As of 2026, Hudson Valley Mall hosts a significantly reduced number of tenants, reflecting its transition from a traditional enclosed mall to a mixed-use community site. Remaining occupants include Target and NCG Cinema as primary anchors, along with Northwell Health (formerly Health Quest Medical Practice), Innate Movement Parkour, Kingston Athletics, Mauceri Muay Thai, Unisex Hair Palace, and the Boy Scouts of America – Rip Van Winkle Council office. Several former anchor and retail spaces, including the Dick's Sporting Goods location, are in the process of becoming vacant following tenant relocations.

==Incidents==

===2005 mall shooting===
On February 13, 2005, Robert Bonelli, aged 24, of Glasco, New York, entered the mall with a semi-automatic AK-47 Variant and began firing it in the mall's Best Buy shop. Panic ensued as employees and shoppers began to flee the mall. Bonelli moved into the mall's main corridor and continued firing his weapon until he ran out of ammunition. He had two 30-round magazines, and fired a total of 60 shots. After emptying the assault rifle, he promptly dropped it. As Bonelli dropped the weapon, a mall employee grabbed his gun, and another tackled him. The mall was evacuated and Bonelli was taken into custody. No one was killed in the shooting, but two people, a 20-year-old National Guard recruiter and a 56-year-old male shopper, were wounded.

After the incident, Ulster County investigators searched Bonelli's room at the home he shared with his father, and found what Ulster County District Attorney Donald Williams described as "Columbine memorabilia". Officials described the young man as being fascinated by the Columbine High School massacre. Additional searches were conducted by police after videos seized at Bonelli's residence showed him exploding homemade pipe bombs with a man named Kenneth Stine and another individual. Both individuals were later arrested and charged with violating federal explosives laws.

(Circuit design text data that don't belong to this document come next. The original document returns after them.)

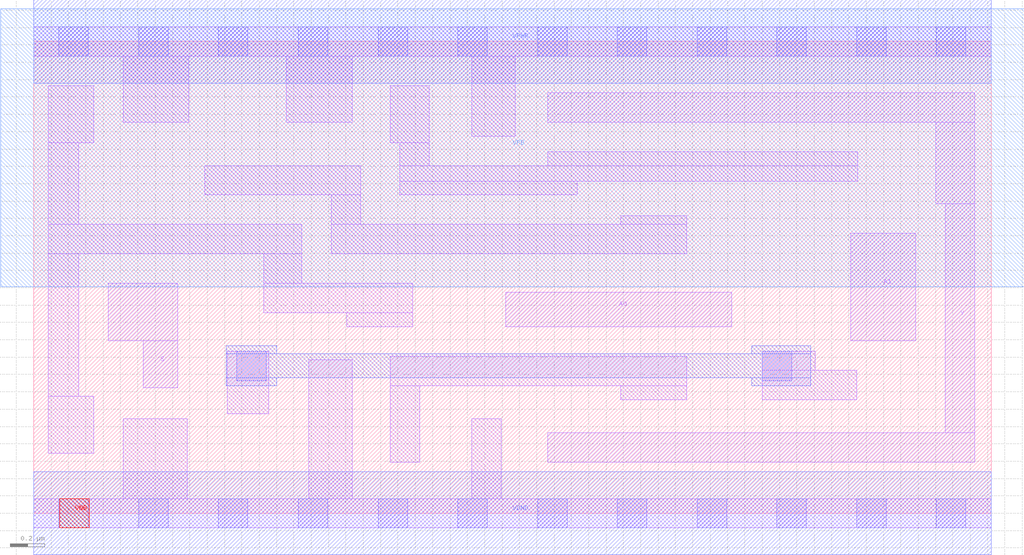
<source format=lef>
# Copyright 2020 The SkyWater PDK Authors
#
# Licensed under the Apache License, Version 2.0 (the "License");
# you may not use this file except in compliance with the License.
# You may obtain a copy of the License at
#
#     https://www.apache.org/licenses/LICENSE-2.0
#
# Unless required by applicable law or agreed to in writing, software
# distributed under the License is distributed on an "AS IS" BASIS,
# WITHOUT WARRANTIES OR CONDITIONS OF ANY KIND, either express or implied.
# See the License for the specific language governing permissions and
# limitations under the License.
#
# SPDX-License-Identifier: Apache-2.0

VERSION 5.7 ;
  NOWIREEXTENSIONATPIN ON ;
  DIVIDERCHAR "/" ;
  BUSBITCHARS "[]" ;
PROPERTYDEFINITIONS
  MACRO maskLayoutSubType STRING ;
  MACRO prCellType STRING ;
  MACRO originalViewName STRING ;
END PROPERTYDEFINITIONS
MACRO sky130_fd_sc_hdll__mux2i_2
  CLASS CORE ;
  FOREIGN sky130_fd_sc_hdll__mux2i_2 ;
  ORIGIN  0.000000  0.000000 ;
  SIZE  5.520000 BY  2.720000 ;
  SYMMETRY X Y R90 ;
  SITE unithd ;
  PIN A0
    ANTENNAGATEAREA  0.555000 ;
    DIRECTION INPUT ;
    USE SIGNAL ;
    PORT
      LAYER li1 ;
        RECT 2.720000 1.075000 4.025000 1.275000 ;
    END
  END A0
  PIN A1
    ANTENNAGATEAREA  0.555000 ;
    DIRECTION INPUT ;
    USE SIGNAL ;
    PORT
      LAYER li1 ;
        RECT 4.710000 0.995000 5.085000 1.615000 ;
    END
  END A1
  PIN S
    ANTENNAGATEAREA  0.832500 ;
    DIRECTION INPUT ;
    USE SIGNAL ;
    PORT
      LAYER li1 ;
        RECT 0.430000 0.995000 0.830000 1.325000 ;
        RECT 0.630000 0.725000 0.830000 0.995000 ;
    END
  END S
  PIN VGND
    ANTENNADIFFAREA  0.585000 ;
    DIRECTION INOUT ;
    USE SIGNAL ;
    PORT
      LAYER met1 ;
        RECT 0.000000 -0.240000 5.520000 0.240000 ;
    END
  END VGND
  PIN VNB
    PORT
      LAYER pwell ;
        RECT 0.150000 -0.085000 0.320000 0.085000 ;
    END
  END VNB
  PIN VPB
    PORT
      LAYER nwell ;
        RECT -0.190000 1.305000 5.710000 2.910000 ;
    END
  END VPB
  PIN VPWR
    ANTENNADIFFAREA  0.850000 ;
    DIRECTION INOUT ;
    USE SIGNAL ;
    PORT
      LAYER met1 ;
        RECT 0.000000 2.480000 5.520000 2.960000 ;
    END
  END VPWR
  PIN Y
    ANTENNADIFFAREA  1.796250 ;
    DIRECTION OUTPUT ;
    USE SIGNAL ;
    PORT
      LAYER li1 ;
        RECT 2.965000 0.295000 5.425000 0.465000 ;
        RECT 2.965000 2.255000 5.425000 2.425000 ;
        RECT 5.200000 1.785000 5.425000 2.255000 ;
        RECT 5.255000 0.465000 5.425000 1.785000 ;
    END
  END Y
  OBS
    LAYER li1 ;
      RECT 0.000000 -0.085000 5.520000 0.085000 ;
      RECT 0.000000  2.635000 5.520000 2.805000 ;
      RECT 0.085000  0.345000 0.345000 0.675000 ;
      RECT 0.085000  0.675000 0.260000 1.495000 ;
      RECT 0.085000  1.495000 1.545000 1.665000 ;
      RECT 0.085000  1.665000 0.260000 2.135000 ;
      RECT 0.085000  2.135000 0.345000 2.465000 ;
      RECT 0.515000  0.085000 0.885000 0.545000 ;
      RECT 0.515000  2.255000 0.895000 2.635000 ;
      RECT 0.985000  1.835000 1.885000 2.005000 ;
      RECT 1.115000  0.575000 1.355000 0.935000 ;
      RECT 1.325000  1.155000 2.185000 1.325000 ;
      RECT 1.325000  1.325000 1.545000 1.495000 ;
      RECT 1.455000  2.255000 1.835000 2.635000 ;
      RECT 1.585000  0.085000 1.835000 0.885000 ;
      RECT 1.715000  1.495000 3.765000 1.665000 ;
      RECT 1.715000  1.665000 1.885000 1.835000 ;
      RECT 1.805000  1.075000 2.185000 1.155000 ;
      RECT 2.055000  0.295000 2.225000 0.735000 ;
      RECT 2.055000  0.735000 3.765000 0.905000 ;
      RECT 2.055000  2.135000 2.280000 2.465000 ;
      RECT 2.110000  1.835000 3.135000 1.915000 ;
      RECT 2.110000  1.915000 4.750000 2.005000 ;
      RECT 2.110000  2.005000 2.280000 2.135000 ;
      RECT 2.525000  0.085000 2.695000 0.545000 ;
      RECT 2.525000  2.175000 2.775000 2.635000 ;
      RECT 2.965000  2.005000 4.750000 2.085000 ;
      RECT 3.385000  0.655000 3.765000 0.735000 ;
      RECT 3.385000  1.665000 3.765000 1.715000 ;
      RECT 4.200000  0.655000 4.745000 0.825000 ;
      RECT 4.200000  0.825000 4.505000 0.935000 ;
    LAYER mcon ;
      RECT 0.145000 -0.085000 0.315000 0.085000 ;
      RECT 0.145000  2.635000 0.315000 2.805000 ;
      RECT 0.605000 -0.085000 0.775000 0.085000 ;
      RECT 0.605000  2.635000 0.775000 2.805000 ;
      RECT 1.065000 -0.085000 1.235000 0.085000 ;
      RECT 1.065000  2.635000 1.235000 2.805000 ;
      RECT 1.170000  0.765000 1.340000 0.935000 ;
      RECT 1.525000 -0.085000 1.695000 0.085000 ;
      RECT 1.525000  2.635000 1.695000 2.805000 ;
      RECT 1.985000 -0.085000 2.155000 0.085000 ;
      RECT 1.985000  2.635000 2.155000 2.805000 ;
      RECT 2.445000 -0.085000 2.615000 0.085000 ;
      RECT 2.445000  2.635000 2.615000 2.805000 ;
      RECT 2.905000 -0.085000 3.075000 0.085000 ;
      RECT 2.905000  2.635000 3.075000 2.805000 ;
      RECT 3.365000 -0.085000 3.535000 0.085000 ;
      RECT 3.365000  2.635000 3.535000 2.805000 ;
      RECT 3.825000 -0.085000 3.995000 0.085000 ;
      RECT 3.825000  2.635000 3.995000 2.805000 ;
      RECT 4.200000  0.765000 4.370000 0.935000 ;
      RECT 4.285000 -0.085000 4.455000 0.085000 ;
      RECT 4.285000  2.635000 4.455000 2.805000 ;
      RECT 4.745000 -0.085000 4.915000 0.085000 ;
      RECT 4.745000  2.635000 4.915000 2.805000 ;
      RECT 5.205000 -0.085000 5.375000 0.085000 ;
      RECT 5.205000  2.635000 5.375000 2.805000 ;
    LAYER met1 ;
      RECT 1.110000 0.735000 1.400000 0.780000 ;
      RECT 1.110000 0.780000 4.480000 0.920000 ;
      RECT 1.110000 0.920000 1.400000 0.965000 ;
      RECT 4.140000 0.735000 4.480000 0.780000 ;
      RECT 4.140000 0.920000 4.480000 0.965000 ;
  END
  PROPERTY maskLayoutSubType "abstract" ;
  PROPERTY prCellType "standard" ;
  PROPERTY originalViewName "layout" ;
END sky130_fd_sc_hdll__mux2i_2
END LIBRARY

</source>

Bonelli was taken to the Ulster County jail; on March 15, 2006, he pleaded guilty and on May 20, 2006, was sentenced to 32 years in the state prison (the maximum allowed by the guilty plea). He will be eligible for parole after 26 years.

===2006 murder of Sharon Inger===
Some time between closing time of the Ground Round restaurant in the mall on June 3, 2006, and 9 a.m. on the following morning, a suspect entered it and stabbed Sharon Inger, 42, approximately 33 times. Inger, who worked as a night manager of the restaurant, was found early Sunday morning when another employee arrived to open the restaurant. $4000 was missing, according to night receipts. On September 21, police named Paul David Despres as the killer of Sharon Inger. Despres had begun employment with the Ground Round just a couple of weeks earlier. Investigators believe he went to the restaurant to steal his personnel file after giving a false name to police during a traffic stop earlier on the night of the murder, at around 11 p.m. Police believe he had a confrontation with Inger, grabbed a knife in the kitchen, and killed her at about 12:45 a.m. Two weeks later, Despres died after jumping, while intoxicated, from a vehicle after leaving a party.